> COSE DA FARE:
a – Nel brano su Napoli, in quale luogo è stato visto il film Nostalgia?
b – Per favore, prosegui il brano su Napoli e sul film Nostalgia dal punto in cui si interrompe.

> BRANO DA LEGGERE:
- - - - -

Odi et amo, quare id faciam nescio, cantava Catullo. Napoli non è una donna, ma per molti aspetti forse ispira gli stessi sentimenti. D’altra parte nella sua anima c’è una sirena.
Sentimenti contrastanti, un amore profondo misto a rabbia e dolore che ho ritrovato recentemente nell’ultimo film visto al cineforum: Nostalgia, del regista Martone.
Due ore di proiezione che mi hanno investito e quasi tramortito, come l’onda di un fiume in piena, impietosa e travolgente.
Uno spaccato appassionato, bellissimo e dolorosissimo del cuore di Napoli. Una fotografia di un popolo che non ha speranza e redenzione, un quartiere che, asfissiato dai suoi stessi miasmi, uccide anche la nostalgia per una gioventù negata.
Non sono qui per recensire il film, che ripeto, è molto bello, ma descrive il quartiere Sanità con tinte fosche e crudeli, senza aprire alcuno spiraglio di una possibile salvezza. Sono uscito dal cinema, amareggiato e rassegnato del fatto che il tempo passa, cambia tutto per non cambiare niente.

- - - - -

> DATI DI PARTENZA:

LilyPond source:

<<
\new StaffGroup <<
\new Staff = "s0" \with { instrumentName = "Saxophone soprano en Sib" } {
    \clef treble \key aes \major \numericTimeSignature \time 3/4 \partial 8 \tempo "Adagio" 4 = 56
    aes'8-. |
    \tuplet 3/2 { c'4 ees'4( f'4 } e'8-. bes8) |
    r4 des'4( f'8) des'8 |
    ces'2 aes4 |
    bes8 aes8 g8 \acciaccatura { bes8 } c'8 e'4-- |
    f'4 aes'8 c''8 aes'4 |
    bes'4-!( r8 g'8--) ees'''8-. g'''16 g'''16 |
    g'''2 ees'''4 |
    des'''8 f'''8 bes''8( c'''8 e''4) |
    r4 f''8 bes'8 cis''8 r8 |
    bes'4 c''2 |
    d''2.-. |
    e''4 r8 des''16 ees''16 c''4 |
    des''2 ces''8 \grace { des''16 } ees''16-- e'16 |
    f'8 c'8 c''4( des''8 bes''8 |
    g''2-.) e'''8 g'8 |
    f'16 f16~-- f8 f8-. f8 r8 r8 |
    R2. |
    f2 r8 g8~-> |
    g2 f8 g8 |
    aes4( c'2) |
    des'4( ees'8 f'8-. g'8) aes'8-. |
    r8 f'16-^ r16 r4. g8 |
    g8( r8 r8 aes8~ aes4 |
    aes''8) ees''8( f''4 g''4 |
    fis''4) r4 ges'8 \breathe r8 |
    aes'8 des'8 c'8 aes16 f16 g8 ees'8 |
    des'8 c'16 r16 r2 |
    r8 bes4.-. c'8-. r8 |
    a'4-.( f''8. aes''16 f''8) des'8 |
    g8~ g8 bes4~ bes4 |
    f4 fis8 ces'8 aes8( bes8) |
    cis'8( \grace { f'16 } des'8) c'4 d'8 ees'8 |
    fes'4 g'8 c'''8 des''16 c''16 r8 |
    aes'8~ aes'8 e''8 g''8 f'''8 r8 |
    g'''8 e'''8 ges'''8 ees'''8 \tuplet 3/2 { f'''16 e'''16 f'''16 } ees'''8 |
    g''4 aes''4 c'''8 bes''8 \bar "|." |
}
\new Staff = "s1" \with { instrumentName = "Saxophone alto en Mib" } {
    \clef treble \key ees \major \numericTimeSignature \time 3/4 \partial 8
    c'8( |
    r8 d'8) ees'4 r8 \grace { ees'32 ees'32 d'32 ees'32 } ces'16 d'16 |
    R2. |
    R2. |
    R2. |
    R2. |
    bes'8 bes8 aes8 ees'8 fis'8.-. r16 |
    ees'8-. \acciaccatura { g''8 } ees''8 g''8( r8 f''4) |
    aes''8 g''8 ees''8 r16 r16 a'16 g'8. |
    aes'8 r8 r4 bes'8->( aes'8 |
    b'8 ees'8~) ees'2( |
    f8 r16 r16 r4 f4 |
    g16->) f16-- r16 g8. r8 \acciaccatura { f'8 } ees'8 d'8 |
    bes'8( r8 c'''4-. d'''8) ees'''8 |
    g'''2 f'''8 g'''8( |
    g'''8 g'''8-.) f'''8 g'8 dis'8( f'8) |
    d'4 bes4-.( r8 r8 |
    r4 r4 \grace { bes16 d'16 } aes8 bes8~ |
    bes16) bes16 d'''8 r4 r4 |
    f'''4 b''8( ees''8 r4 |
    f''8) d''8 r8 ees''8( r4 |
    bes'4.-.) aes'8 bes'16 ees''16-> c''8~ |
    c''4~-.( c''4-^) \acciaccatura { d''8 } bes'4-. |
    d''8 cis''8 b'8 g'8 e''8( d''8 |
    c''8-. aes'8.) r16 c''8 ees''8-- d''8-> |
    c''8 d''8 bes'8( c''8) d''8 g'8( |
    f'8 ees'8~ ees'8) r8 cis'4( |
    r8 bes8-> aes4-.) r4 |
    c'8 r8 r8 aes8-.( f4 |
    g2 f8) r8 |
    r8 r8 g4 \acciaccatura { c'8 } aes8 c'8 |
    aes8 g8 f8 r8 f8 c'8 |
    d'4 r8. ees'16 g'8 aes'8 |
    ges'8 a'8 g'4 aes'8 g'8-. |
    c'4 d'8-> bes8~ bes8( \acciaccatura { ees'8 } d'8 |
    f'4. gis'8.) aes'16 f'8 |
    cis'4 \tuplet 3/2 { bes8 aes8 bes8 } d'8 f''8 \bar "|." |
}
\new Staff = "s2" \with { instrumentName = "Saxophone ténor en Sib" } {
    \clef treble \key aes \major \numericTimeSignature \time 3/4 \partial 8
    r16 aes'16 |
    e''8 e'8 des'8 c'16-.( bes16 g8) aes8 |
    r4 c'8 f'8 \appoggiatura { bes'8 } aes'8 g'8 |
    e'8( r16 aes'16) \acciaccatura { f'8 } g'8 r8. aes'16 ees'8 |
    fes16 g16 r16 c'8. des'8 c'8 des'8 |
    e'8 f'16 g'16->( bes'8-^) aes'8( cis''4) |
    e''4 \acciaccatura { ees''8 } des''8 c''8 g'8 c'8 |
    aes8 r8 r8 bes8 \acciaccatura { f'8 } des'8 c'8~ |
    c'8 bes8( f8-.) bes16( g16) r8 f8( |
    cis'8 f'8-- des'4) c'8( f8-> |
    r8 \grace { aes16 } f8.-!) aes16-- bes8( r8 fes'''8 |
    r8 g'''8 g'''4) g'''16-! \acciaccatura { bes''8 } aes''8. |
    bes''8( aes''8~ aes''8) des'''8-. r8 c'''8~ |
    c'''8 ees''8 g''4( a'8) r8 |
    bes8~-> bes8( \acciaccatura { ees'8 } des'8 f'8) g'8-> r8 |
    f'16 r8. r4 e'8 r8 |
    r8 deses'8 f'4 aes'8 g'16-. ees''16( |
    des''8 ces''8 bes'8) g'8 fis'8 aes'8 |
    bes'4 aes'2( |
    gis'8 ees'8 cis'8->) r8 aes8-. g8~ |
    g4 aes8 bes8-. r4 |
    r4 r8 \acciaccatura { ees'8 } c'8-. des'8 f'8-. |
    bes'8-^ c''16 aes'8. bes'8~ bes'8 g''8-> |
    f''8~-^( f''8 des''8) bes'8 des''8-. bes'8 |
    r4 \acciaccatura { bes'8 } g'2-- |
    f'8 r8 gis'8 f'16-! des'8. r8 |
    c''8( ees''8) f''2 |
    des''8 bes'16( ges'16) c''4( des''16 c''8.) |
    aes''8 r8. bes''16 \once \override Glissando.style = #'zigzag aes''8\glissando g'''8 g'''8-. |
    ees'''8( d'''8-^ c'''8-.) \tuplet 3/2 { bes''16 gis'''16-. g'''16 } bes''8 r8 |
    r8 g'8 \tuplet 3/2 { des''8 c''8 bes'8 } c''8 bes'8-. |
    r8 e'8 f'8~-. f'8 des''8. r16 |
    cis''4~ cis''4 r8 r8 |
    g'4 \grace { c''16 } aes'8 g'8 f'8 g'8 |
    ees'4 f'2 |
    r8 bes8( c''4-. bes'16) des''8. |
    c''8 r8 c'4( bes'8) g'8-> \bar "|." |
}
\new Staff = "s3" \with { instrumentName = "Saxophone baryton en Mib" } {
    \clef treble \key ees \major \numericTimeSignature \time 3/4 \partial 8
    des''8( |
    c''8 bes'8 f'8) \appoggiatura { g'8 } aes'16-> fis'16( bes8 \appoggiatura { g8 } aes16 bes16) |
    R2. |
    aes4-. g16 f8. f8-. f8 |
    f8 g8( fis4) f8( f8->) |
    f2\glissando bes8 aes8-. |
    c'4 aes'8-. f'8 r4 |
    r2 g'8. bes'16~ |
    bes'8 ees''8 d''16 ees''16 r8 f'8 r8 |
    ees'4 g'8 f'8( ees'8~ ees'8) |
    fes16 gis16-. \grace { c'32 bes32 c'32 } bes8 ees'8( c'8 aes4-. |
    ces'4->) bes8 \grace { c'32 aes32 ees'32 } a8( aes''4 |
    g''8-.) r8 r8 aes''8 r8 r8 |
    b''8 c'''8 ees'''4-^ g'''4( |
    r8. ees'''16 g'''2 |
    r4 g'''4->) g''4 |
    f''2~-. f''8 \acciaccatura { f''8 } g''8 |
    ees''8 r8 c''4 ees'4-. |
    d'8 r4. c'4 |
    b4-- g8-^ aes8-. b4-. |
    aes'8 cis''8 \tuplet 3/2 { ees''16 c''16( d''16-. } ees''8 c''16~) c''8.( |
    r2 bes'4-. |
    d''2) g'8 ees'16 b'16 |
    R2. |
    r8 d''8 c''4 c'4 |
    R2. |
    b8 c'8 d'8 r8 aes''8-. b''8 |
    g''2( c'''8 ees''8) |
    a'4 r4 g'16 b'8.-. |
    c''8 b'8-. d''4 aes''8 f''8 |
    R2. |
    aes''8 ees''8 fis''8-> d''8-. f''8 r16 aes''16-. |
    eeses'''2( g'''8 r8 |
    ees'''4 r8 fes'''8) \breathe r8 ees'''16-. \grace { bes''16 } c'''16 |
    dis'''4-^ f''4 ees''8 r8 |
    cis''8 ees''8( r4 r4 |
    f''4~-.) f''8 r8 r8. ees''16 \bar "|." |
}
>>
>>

- - - - -

> ESERCIZI SVOLTI:
a – Al cineforum.

b –
Eppure il cinema racconta storie, che non sono vere, a volte sono verosimili, somigliano alla realtà, la imitano, oppure la distorcono, la esagerano, o la sovvertono.
Tanto è cinema, è finzione.
Per questo motivo ieri mattina ho preso il coraggio a due mani ed ho deciso di portare la famiglia ad esplorare il quartiere sanità. Volevo vedere con i miei occhi quello che Martone aveva descritto.
Sono sceso a piedi da via Salvator Rosa, ed ho preso l’ascensore che dal ponte di Capodimonte porta direttamente al rione Sanità. Avevo un punta di timore, di dubbio, era la prima volta che entravo in quel quartiere, perché da giovane non avevo amici di quella zona, e quindi non faceva parte dei miei soliti giri.
Ebbene, sono arrivato direttamente nella piazza dove si svolgevano le prime scene del film, ed ho immediatamente vissuto un corto circuito, avevo in mente delle immagini e ne vedevo delle altre, ricordavo delle atmosfere torve e disperate e mi trovavo di fronte un cuore palpitante di gente indaffarata insieme a centinaia di occhi curiosi che osservavano estasiati un mondo a loro sconosciuto. Turisti. Decine, centinaia di turisti da tutto il mondo con gli occhi rivolti verso l’alto ad ammirare la Basilica Santa Maria della Sanità, i vicoli, i palazzi del settecento, oppure seduti ad uno dei tanti bar o trattorie per godersi un bicchiere di vino o una pizza.
Qualcosa non andava.
Ma la Sanità allora è un’altra cosa?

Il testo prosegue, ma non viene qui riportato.